- Diocese: Diocese of Exeter
- In office: 1 August 2026 — Incumbent
- Predecessor: Jonathan Greener
- Other posts: Dean of Chichester (2015–2023) Archdeacon of Dorset (2010–2015) Vicar of the Piddle Valley, Hilton, Cheselbourne and Melcombe Horsey (2023–2026)

Orders
- Ordination: 1984 (deacon) by John Waine (deacon)

Personal details
- Born: Stephen John Waine 23 May 1959 (age 67)
- Denomination: Anglicanism
- Parents: John Waine
- Alma mater: University of East Anglia

= Stephen Waine =

British Anglican priest

Stephen John Waine (born 23 May 1959) is a British Anglican priest who has served as the 72^{nd} Dean of Exeter since 1 August 2026. He was the Dean of Chichester from February 2015 to April 2023.

==Early life==
Waine was born on 23 May 1959, son of John Waine, later Bishop of Stafford, of St Edmundsbury and Ipswich and of Chelmsford. He studied economic and social studies at the University of East Anglia and graduated with a Bachelor of Arts (BA) in 1980. He then trained for the priesthood at Westcott House, Cambridge.

==Ordained ministry==
Waine was made a deacon at Petertide 1984 (1 July) by his father, the Bishop of St Edmundsbury and Ipswich, at St Edmundsbury Cathedral (by letters dimissory from the vacant See of Lichfield). He was ordained a Church of England priest the next year, 1985. He then served his curacy at St Peter's Church, Wolverhampton. He was Succentor at St Paul's Cathedral from 1988 to 1993. After this, he was Vicar of St Edward the Confessor Church, Romford. In 2010, he was appointed Archdeacon of Dorset.

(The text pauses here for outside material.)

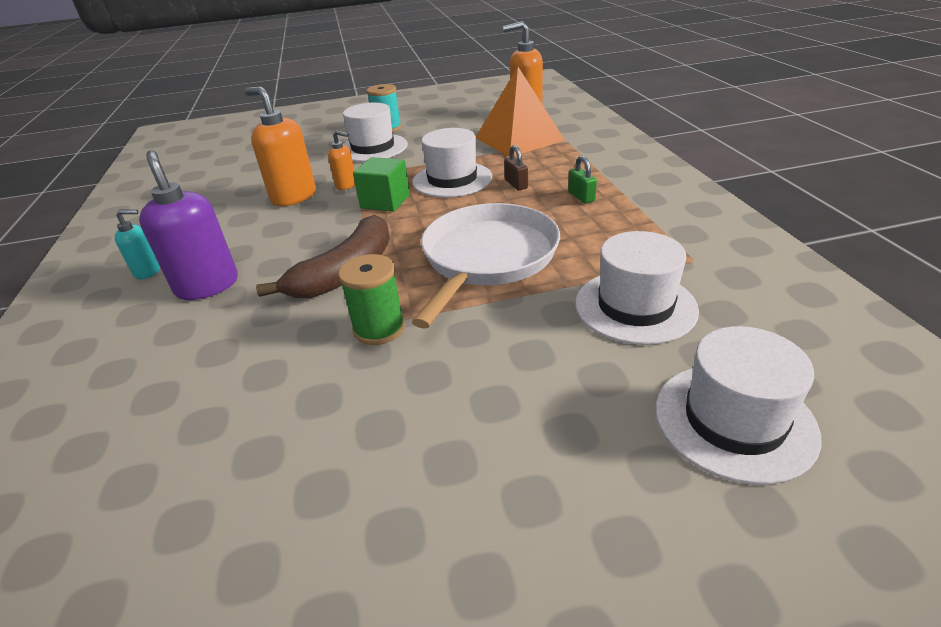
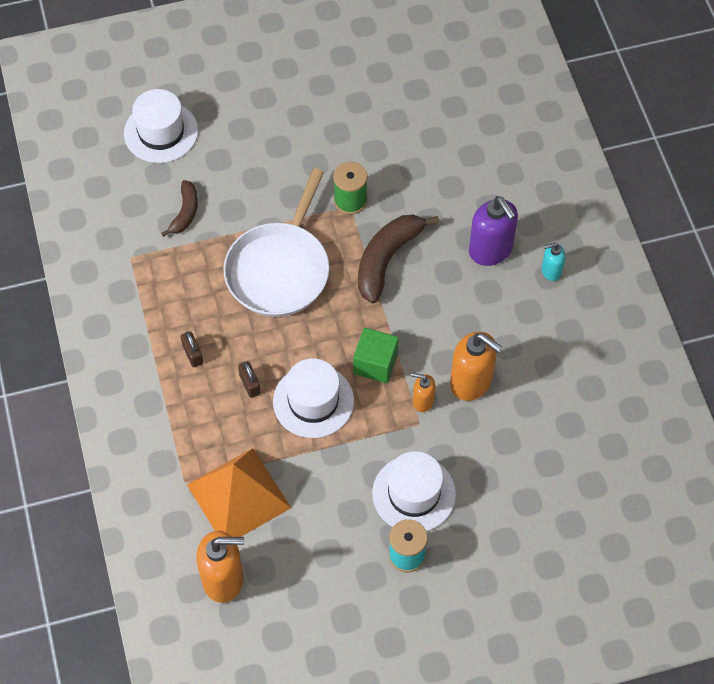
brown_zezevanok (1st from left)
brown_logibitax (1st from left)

In November 2014 it was announced that he would succeed Nicholas Frayling as Dean of Chichester. He took up the post in February 2015: he was instituted on 14 February. He left the Deanery when he was inducted as Vicar of the Piddle Valley, Hilton, Cheselbourne and Melcombe Horsey in the Diocese of Salisbury on 1 April 2023.

In March 2026, following the announcement of Jonathan Greener’s retirement as Dean of Exeter, Stephen Waine was appointed Interim Dean by the Diocesan Bishop and formally assumed the role on 1 August 2026.